▸ **本文**:
___
内輪 第94回
大野万紀
連休が明けてからというもの、何だかとっても忙しくなって、風邪もちっともなおらないし、お疲れさまな日々が続いています。夏か、うっかりすると秋頃までこの忙しさは続きそうで、うんざり。 前回PCをレベルアップするぞといっていたけど(あれは何時のことだ?)、今、この原稿はペンティアム100メガの入ったPC9821/Xa10で、ウィンドウズ95の秀丸エディタを使って書いています。旧型番のを安く買ったわけ。前の四八六マシン、PC9821/BPはディスプレイを買い足して、奥さんのパソ通と家計簿と同人誌データベースの専用マシンとなっています。よかったよかった。 買ったPCは旧型番で、ウィンドウズ95が出る直前のやつなので、内蔵OSはウィンドウズ3.1。だもんだから、ちゃんとCDロムでのアップデートインストールというやつをやってみました。まあ、事前にできるだけ調べておいたので、大きなトラブルはなかったのですが、さすがにこれは人には勧められないですね。買うなら初めからインストールされてるやつにしないと大変です。しかし、CDロムのディレクトリーの奥の奥にひっそりと危ない補足説明のファイルが隠れていたりして、面白いもんです。
___
データセットからの記録
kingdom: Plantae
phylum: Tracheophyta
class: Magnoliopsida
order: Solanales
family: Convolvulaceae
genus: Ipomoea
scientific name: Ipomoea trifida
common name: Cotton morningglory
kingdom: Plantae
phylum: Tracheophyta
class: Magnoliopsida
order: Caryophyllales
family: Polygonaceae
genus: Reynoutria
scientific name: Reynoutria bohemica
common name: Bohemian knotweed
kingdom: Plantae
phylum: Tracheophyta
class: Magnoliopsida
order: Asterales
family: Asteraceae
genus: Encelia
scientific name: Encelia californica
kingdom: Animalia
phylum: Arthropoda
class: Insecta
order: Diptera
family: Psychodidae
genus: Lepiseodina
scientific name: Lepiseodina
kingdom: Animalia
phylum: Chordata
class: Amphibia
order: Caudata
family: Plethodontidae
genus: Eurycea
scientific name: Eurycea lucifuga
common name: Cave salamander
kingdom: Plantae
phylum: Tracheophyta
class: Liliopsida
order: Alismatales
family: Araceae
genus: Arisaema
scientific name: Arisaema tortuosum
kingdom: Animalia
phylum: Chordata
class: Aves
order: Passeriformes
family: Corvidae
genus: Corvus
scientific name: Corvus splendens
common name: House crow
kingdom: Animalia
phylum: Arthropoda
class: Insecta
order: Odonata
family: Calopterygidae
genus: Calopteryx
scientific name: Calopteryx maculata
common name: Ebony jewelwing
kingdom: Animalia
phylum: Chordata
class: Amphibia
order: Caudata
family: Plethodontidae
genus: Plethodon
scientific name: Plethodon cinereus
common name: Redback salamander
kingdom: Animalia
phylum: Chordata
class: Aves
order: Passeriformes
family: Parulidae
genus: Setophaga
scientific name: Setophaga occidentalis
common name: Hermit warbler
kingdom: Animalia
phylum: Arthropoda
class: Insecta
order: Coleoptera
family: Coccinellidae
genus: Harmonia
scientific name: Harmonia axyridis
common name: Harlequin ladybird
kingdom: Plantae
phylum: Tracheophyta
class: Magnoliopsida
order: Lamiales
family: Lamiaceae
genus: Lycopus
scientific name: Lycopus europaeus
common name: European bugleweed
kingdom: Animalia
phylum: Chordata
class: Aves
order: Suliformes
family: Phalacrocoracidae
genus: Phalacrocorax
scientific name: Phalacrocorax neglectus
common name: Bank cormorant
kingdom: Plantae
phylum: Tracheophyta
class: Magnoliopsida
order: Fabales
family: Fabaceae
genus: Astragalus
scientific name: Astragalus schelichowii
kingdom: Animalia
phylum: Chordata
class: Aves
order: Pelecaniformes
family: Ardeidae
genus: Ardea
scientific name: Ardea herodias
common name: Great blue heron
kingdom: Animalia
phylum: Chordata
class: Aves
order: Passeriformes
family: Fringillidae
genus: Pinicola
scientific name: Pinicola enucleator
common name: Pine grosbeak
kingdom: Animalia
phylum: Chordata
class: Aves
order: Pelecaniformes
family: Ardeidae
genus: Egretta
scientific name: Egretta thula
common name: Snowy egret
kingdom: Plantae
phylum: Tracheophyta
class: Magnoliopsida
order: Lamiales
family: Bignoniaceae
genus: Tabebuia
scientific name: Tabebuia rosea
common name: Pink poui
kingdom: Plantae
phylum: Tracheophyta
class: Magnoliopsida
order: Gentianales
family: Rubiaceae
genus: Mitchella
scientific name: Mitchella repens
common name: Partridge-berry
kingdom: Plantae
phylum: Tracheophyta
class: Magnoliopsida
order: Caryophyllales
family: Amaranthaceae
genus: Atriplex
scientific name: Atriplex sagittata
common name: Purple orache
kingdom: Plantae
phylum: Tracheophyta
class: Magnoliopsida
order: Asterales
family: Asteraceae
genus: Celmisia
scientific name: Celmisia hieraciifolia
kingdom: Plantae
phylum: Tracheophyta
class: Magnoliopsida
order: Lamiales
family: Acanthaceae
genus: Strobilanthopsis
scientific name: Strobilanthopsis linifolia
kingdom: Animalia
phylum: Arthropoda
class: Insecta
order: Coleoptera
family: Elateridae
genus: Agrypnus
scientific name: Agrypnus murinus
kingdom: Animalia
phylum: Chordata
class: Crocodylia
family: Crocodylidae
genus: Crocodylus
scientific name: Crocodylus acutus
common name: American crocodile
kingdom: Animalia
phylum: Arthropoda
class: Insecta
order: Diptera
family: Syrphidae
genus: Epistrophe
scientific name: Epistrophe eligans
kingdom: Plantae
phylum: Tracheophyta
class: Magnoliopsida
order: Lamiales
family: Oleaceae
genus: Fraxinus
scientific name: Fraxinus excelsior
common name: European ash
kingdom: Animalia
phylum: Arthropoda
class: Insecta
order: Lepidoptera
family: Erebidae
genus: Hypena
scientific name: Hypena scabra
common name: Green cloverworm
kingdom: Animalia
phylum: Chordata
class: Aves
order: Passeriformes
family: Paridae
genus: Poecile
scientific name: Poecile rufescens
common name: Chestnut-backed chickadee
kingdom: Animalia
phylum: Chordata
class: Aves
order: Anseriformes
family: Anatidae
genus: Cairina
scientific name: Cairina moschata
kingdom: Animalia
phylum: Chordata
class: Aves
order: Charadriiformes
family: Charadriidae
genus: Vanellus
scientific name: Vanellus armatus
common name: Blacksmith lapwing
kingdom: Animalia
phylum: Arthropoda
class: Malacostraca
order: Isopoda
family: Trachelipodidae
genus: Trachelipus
___
▸ **練習問題**:
a - 本文にある次の一文を英語に訳してください。「まあ、事前にできるだけ調べておいたので、大きなトラブルはなかったのですが、さすがにこれは人には勧められないですね。」
b - 新しいパソコンについてつづった本文を、最後の文の続きから書き継いでください。
これらの記録は本文とは関係のない別の資料です。

▸ **解答例**:
a - Well, since I had looked into it as much as I could beforehand, there were no major problems, but this really isn't something I could recommend to other people.

b -
それでは、最近読んだ本から。
『オタクと三人の魔女』 大原まり子
この本は好き。面白かった。短編集かと思ったら、一応連作長編なのね。魔女というと、「奥様は魔女」や「可愛い魔女ジニー」で育った世代には、何かロマンチックでセクシーなイメージがある。肯定的なイメージですね。日常の秩序に属さないで、かといってそれを破壊するでもない、どこか浮き世離れたような。本書の三人の魔女も善い魔女だが、どちらかというと日常を破壊するほうだ。でも本書のような世界だと、日常の方もあらかじめ破壊されているのだから、それは別に魔女のせいでもオタクのせいでもないわけだよね。あー何を書いているのやら。ところが「これは面白いっ」と読んでいると(特に「呪術とテクノロジー」の章は面白かった)、「感覚と無意味」の章であらっ? となる。あれー、どうなってんの? これは、例の敵に破れてしまったということじゃないのかい? だとしたら、ちょっとやだなあ。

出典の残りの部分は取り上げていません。